Werkzeug

Pflanzkalender

Wähle einen Monat – der Pflanzkalender zeigt dir, welche vorgezogenen Jungpflanzen oder Setzlinge in diesem Monat typischerweise ins Beet, Hochbeet oder Gewächshaus kommen.

Wie funktioniert der Pflanzkalender?

Zu jeder Pflanze im GartenPortal-Lexikon ist hinterlegt, in welchen Monaten sie typischerweise als Jungpflanze oder Setzling ins Beet, Hochbeet oder Gewächshaus kommt.

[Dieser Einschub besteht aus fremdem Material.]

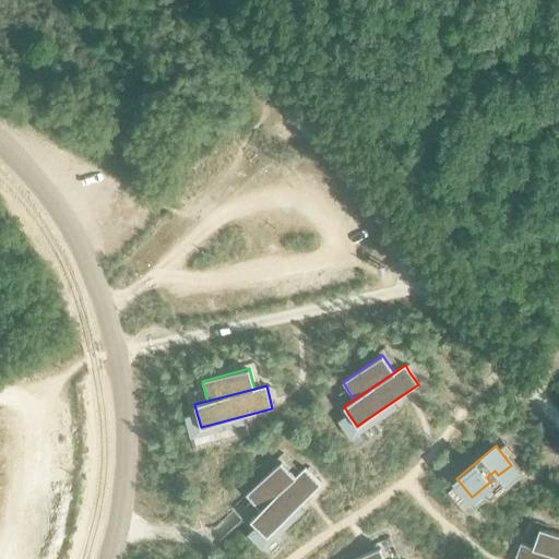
[(281,461),(246,494),(260,509),(295,476),(281,461)]
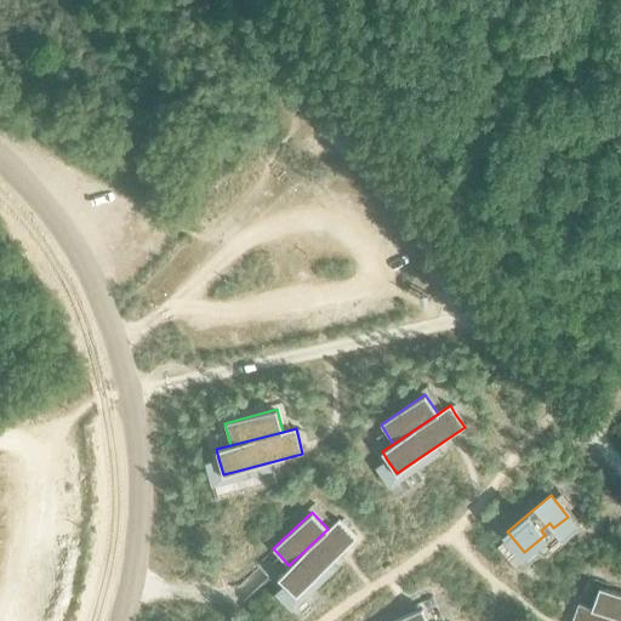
[(289,565),(278,575),(285,584),(296,594),(303,587),(348,546),(357,539),(345,527),(339,519),(328,529),(289,565)]
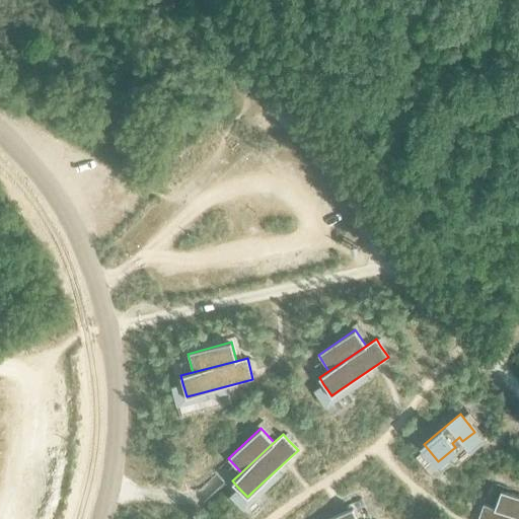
[(518,496),(501,490),(494,508),(518,517),(518,496)]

Wählst du einen Monat aus, zeigt der Kalender dir alle Pflanzen, für die dieser Monat als Pflanztermin eingetragen ist – als klickbare Übersicht mit Link zum jeweiligen Pflanzen-Steckbrief.

Beispiel-Nutzung

Wählst du Mai, listet der Kalender unter anderem Tomaten, Paprika, Chili, Zucchini, Kürbis und Auberginen sowie zahlreiche Kräuter wie Basilikum, Rosmarin oder Thymian – die klassischen frostempfindlichen Jungpflanzen, die erst nach den Eisheiligen ins Freie dürfen.

Zweites Beispiel

Wählst du stattdessen Oktober, zeigt der Kalender ein ganz anderes Bild: Knoblauch, Blumenzwiebeln wie Tulpen und Narzissen sowie viele Obstgehölze und Beerensträucher – etwa Apfel, Birne, Kirsche, Himbeeren und Johannisbeeren – werden jetzt für die klassische Herbstpflanzung geführt.

Wann brauchst du den Pflanzkalender?

Er hilft beim Einkauf im Gartencenter, wenn du wissen willst, welche Jungpflanzen jetzt überhaupt Sinn ergeben, oder bei der Planung, wann selbst vorgezogene Setzlinge nach draußen können. Auch für die Herbstpflanzung von Obstgehölzen oder um mehrere Monate im Voraus einen groben Pflanzplan aufzustellen, ist er praktisch.

Gut zu wissen

Der Kalender zeigt den Pflanztermin, nicht den Aussaattermin – für die Aussaat gibt es das eigene Werkzeug Aussaatkalender. Die hinterlegten Monate sind eine Orientierung für ein gemäßigtes Klima in Deutschland; je nach Region, Höhenlage und Wetterjahr kann sich der tatsächlich sichere Pflanztermin um ein paar Wochen verschieben, besonders bei frostempfindlichen Kulturen rund um die Eisheiligen.

Häufige Fragen

Was ist der Unterschied zwischen Pflanzkalender und Aussaatkalender?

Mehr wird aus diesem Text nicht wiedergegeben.